January 20, 2011

Globalization redux

I think if Thoreau were suddenly to appear on the scene today, it would take him a while to get his bearings, certainly, but he would get a handle on globalization eventually and would recognize it for what it is: another unsustainable instance of mankind becoming the tool of its tools. He warned against that over and over in Walden. As with so many of the developments in modern civilization, human society has adapted its living arrangements to what is technologically possible. Thus, in the "gee whiz" writing of essentially shallow and unscientific thinkers like Tom Friedman, the circumstance that a technology like fiber optic cables can be used to hook up faraway call centers so that formerly poor peasants in Bangalore can answer your questions about your Dell Computer is something that has to be done because it's possible to do it. First the technological breakthrough, then the adaptation of society.

In a similar, lower-tech way, the fact that American businesses can open factories in China and other Asian and Latin American countries where the cost of labor is much lower, and the environmental damage can be treated as someone else's "externality," means that this has to be the way to go. Again, because it can be done. Following on such massive integration of the world's economies, it is only natural that the financial systems should be melded into banking behemoths like the World Bank and the International Monetary Fund, which act as proxy governments and fiscal armies for the developed world to control the economies in the Third World. Such integration can lead to very severe unintended (although inevitable) consequences such as runaway inflation in countries such as Tunisia (and now spreading to the Middle East) causing food riots, as the money printing by the West slops over into vulnerable economies where the peasantry is forced to spend upwards of 50% of their income for food and water. Also, when one large economy engages in systematic financial fraud, as the United States did during most of the period 2000 to 2008, the entire world economy is brought down because of all the monetary and economic connections among the various nations.

One is accused, of course, of being a Luddite and an unrealistic person if you assert that this state of affairs is a kind of consensus insanity. It is complex beyond human control or comprehension, it is inherently unstable and subject to Black Swan events, and it's a drag to think about it all. It is defended primarily because those in a position to profit from the complexity and integration control the organs of government and power, such as the U.S. Congress, a wholly-owned subsidiary of Lower Manhattan.

A different question would be posed by Henry David Thoreau: is it a good way to live?

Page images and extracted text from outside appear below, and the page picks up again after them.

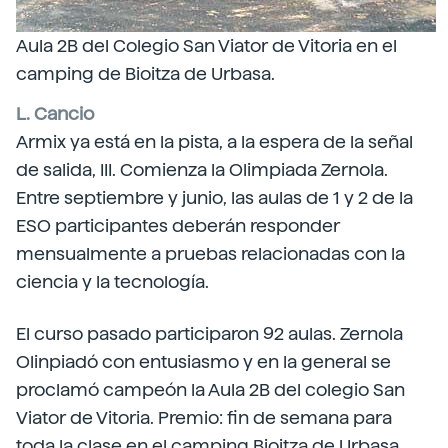
Aula 2B del Colegio San Viator de Vitoria en el
camping de Bioitza de Urbasa.
L. Cancio
Armix ya está en la pista, a la espera de la señal
de salida, III. Comienza la Olimpiada Zernola.
Entre septiembre y junio, las aulas de 1 y 2 de la
ESO participantes deberán responder
mensualmente a pruebas relacionadas con la
ciencia y la tecnología.
El curso pasado participaron 92 aulas. Zernola
Olinpiadó con entusiasmo y en la general se
proclamó campeón la Aula 2B del colegio San
Viator de Vitoria. Premio: fin de semana para
toda la clase en el camping Bioitza de Urbasa.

One of the major victims of globalization has been the American economy. With the full complicity and even enabling of the U.S. government, the industrial economy of the United States has been hollowed out and made dependent on inputs of recycled fiat money that American citizens sent abroad in the first place to (a) buy things we don't make anymore or (b) buy things we're running out of and refuse to replace, such as oil. The typical answer to such observations is that, well sure, it's unfortunate that the U.S. is sinking in terms of its output, its educational and quality of life standards, and that it bases its economy now on financial swindles and money printing, but hey - that's just the way the modern world is. The USA cannot be an island. Instead, we should be grateful that our largest employer, Wal-Mart, stocks a lot of stuff we don't really need, all made in China, and sells it to Wal-Mart employees whose money is sent to China so that it can be reinvested in U.S. Treasuries and then doled out to banks who can lend it to Wal-Mart employees who want to buy an inflated-price McMansion and live in it for a couple of years until they lose it to foreclosure. Or so the system used to work until a few years ago. Now it doesn't work at all. The Chinese cannot even lend us enough so we've taken to buying our own debt and calling the process "GDP growth."

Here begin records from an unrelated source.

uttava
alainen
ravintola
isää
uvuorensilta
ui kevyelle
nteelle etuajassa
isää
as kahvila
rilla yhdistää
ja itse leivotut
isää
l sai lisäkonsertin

A moment's reflection reveals that this answer cannot possibly make any sense. If one thinks of the USA more as a commune and less as a switchboard and "platform" for the wealthiest 1% to take advantage of globalism to achieve a lifestyle unavailable to the other 99% (and to widen that gap year by year), one can see that the United States, more than virtually any other country, does in fact have the complete wherewithal to sustain itself with only moderate inputs from the rest of the world. (Note to the NSA: I'm using "commune" not in the sense of Karl Marx, but perhaps more in the sense of collective action, as in a kibbutz or similar communal arrangement.) We export food because we raise more than we need. We are in a latitude almost uniquely favorable to massive development of solar and wind power. Instead of selling off our 3rd largest solar power manufacturer to China (as is contemplated in the Obama-Hu meetings underway now), we could build a huge alternative manufacturing industry here. We could revive what was once the greatest railroad system in the world.

In short, we have everything necessary to sustain our vital heat, with a lot of margin left for building the necessary complements to a full life. It isn't necessary at all to go all-in on this globalization insanity. Water seeks its own level, and what we are allowing the U.S. to do is to sink to a level commensurate with the wretched of the Earth so that an elite which profits from global integration can continue to get obscenely rich.

If the Tea Party, or someone, could figure all that out, we could start moving away from unstable, unprofitable complexity and toward self-reliance and a sane life. The problem, however, is that as C. Wright Mills told us many years ago, the governing principle of those in power is to make decisions which tend to perpetuate their power. Thus, change will come about, in the American instance, following collapse, when there is no other choice.